The language of much of the early Christian church was Greek, and it was in the Septuagint text that many early Christians located the prophecies they claimed were fulfilled by Christ. Jews considered this a misuse of Holy Scripture, and they stopped using the Septuagint. Its subsequent history lies within the Christian church.

In the 3rd century ad Origen attempted to clear up copyists’ errors that had crept into the text of the Septuagint, which by then varied widely from copy to copy. Other scholars also consulted the Hebrew text in order to make the Septuagint text more accurate. But it was the Septuagint, not the original Hebrew, that was the main basis for the Old Latin, Coptic, Ethiopic, Armenian, Georgian, Slavonic, and part of the Arabic translations of the Old Testament. It has never ceased to be the standard version of the Old Testament in the Greek church, and from it Jerome began his translation of the Vulgate Old Testament.

Exercise tasks
A) Translate into French the following sentence from the passage on the Septuagint: "It has never ceased to be the standard version of the Old Testament in the Greek church, and from it Jerome began his translation of the Vulgate Old Testament."
B) Resume the passage on the Septuagint, picking up after its final sentence.

Recorded information
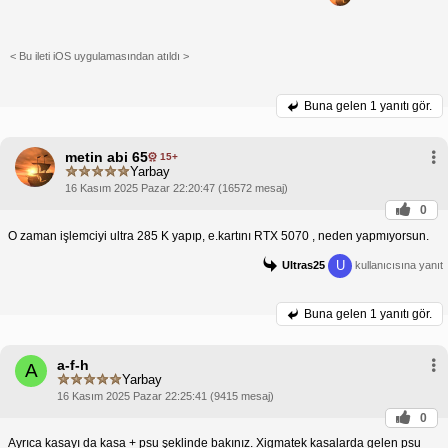
< Bu ileti iOS uygulamasından atıldı >
Buna gelen
1 yanıtı gör.
metin abi 65
15+
Yarbay
16 Kasım 2025 Pazar 22:20:47 (16572 mesaj)
0
O zaman işlemciyi ultra 285 K yapıp, e.kartını RTX 5070 , neden yapmıyorsun.
U
Ultras25
kullanıcısına yanıt
Buna gelen
1 yanıtı gör.
a-f-h
A
Yarbay
16 Kasım 2025 Pazar 22:25:41 (9415 mesaj)
0
Ayrıca kasayı da kasa + psu şeklinde bakınız. Xigmatek kasalarda gelen psu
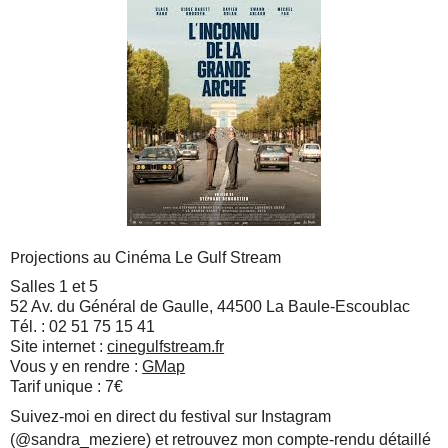
P
rojections au Cinéma Le Gulf Stream
Salles 1 et 5
52 Av. du Général de Gaulle, 44500 La Baule-Escoublac
Tél. : 02 51 75 15 41
Site internet :
cinegulfstream.fr
Vous y en rendre :
GMap
Tarif unique : 7€
Suivez-moi en direct du festival sur Instagram
(@sandra_meziere) et retrouvez mon compte-rendu détaillé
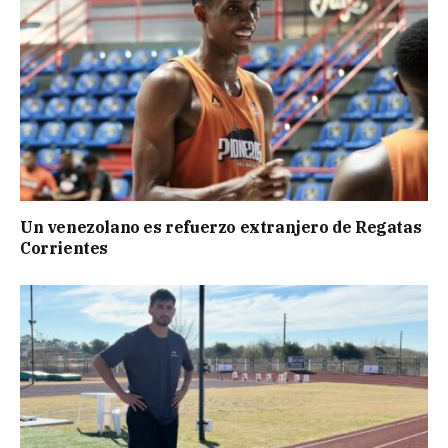
Un venezolano es refuerzo extranjero de Regatas
Corrientes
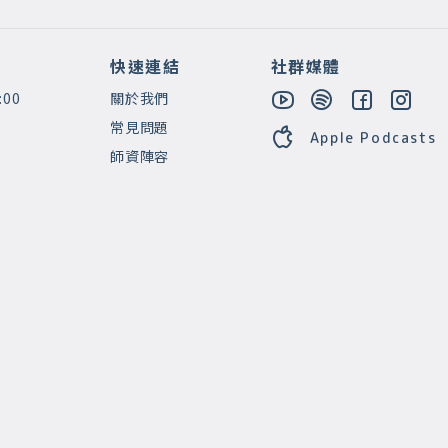
快速連結
社群媒體
:00
關於我們
常見問題
Apple Podcasts
師資陣容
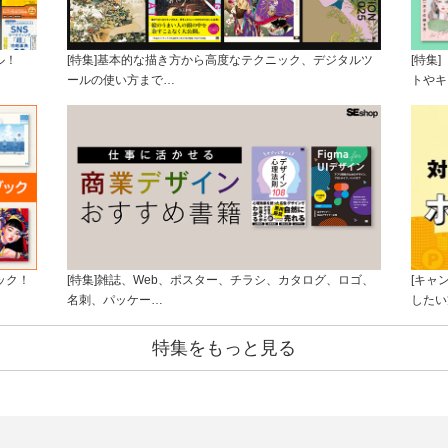
ル！
[特集]基本的な描き方から高度なテクニック、デジタルツ
[特集
ールの使い方まで…
トやキ
ック！
[特集]雑誌、Web、ポスター、チラシ、カタログ、ロゴ、
[キャ
名刺、パッケー…
したい
特集をもっと見る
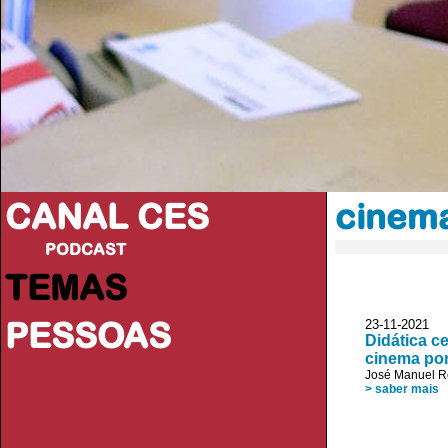
CANAL CES
cinem
PODCAST
TEMAS
PESSOAS
23-11-20
Didática c
cinema po
José Manuel R
> saber mais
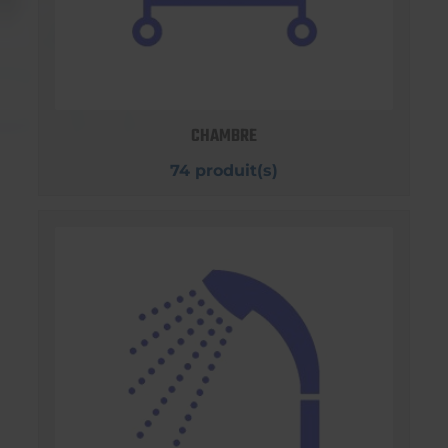
CHAMBRE
74 produit(s)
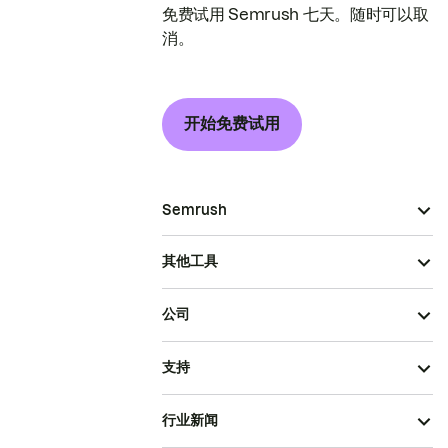
免费试用 Semrush 七天。随时可以取
消。
开始免费试用
Semrush
其他工具
公司
支持
行业新闻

Your written answers
A) Elle n'a jamais cessé d'être la version de référence de l'Ancien Testament dans l'Église grecque, et c'est à partir d'elle que Jérôme commença sa traduction de l'Ancien Testament de la Vulgate.

B)
In addition to all the books of the Hebrew canon, the Septuagint under Christian auspices separated the minor prophets and some other books and added the extra books known to Protestants and Jews as apocryphal and to Roman Catholics as deuterocanonical. The Hebrew canon has three divisions: the Torah (Law), the Neviʾim (Prophets), and the Ketuvim (Writings). The Septuagint has four: law, history, poetry, and prophets, with the books of the Apocrypha inserted where appropriate. This division has continued in the Western church in most modern Bible translations, except that in Protestant versions the Apocrypha are either omitted or grouped

The text of the Septuagint is contained in a few early, but not necessarily reliable, manuscripts. The best known of these are the Codex Vaticanus (B) and the Codex Sinaiticus (S), both dating from the 4th century ad, and the Codex Alexandrinus (A) from the 5th century. There are also numerous earlier papyrus fragments and many later manuscripts. The first printed copy of the Septuagint was in the Complutensian Polyglot (1514–22).

The Lord is so keen for the Jews to see the missing link that He is the Messiah. The fact that the Jews stopped using the Septuagint is significant as so much of the prophetics identified Christ as the Messiah.
There is no coincidence that this write up is a follow on from my blog on “Jesus is the Messiah”. He is trying to make a point in a NOW way and it is a message to the Jews.
It requires me now to find some of the key passages in the Greek that show this.

Genesis 1:1-5
Genesis
In the beginning God made the heaven and the earth. Yet the earth was invisible and unformed, and darkness was over the abyss, and a divine wind was being carried along over the water. And God said, “Let light come into being.” And light came into being. And God saw the light, that it was good. And God separated between the light and between the darkness. And God called the light Day and the darkness he called Night. And it came to be evening, and it came to be morning, day one.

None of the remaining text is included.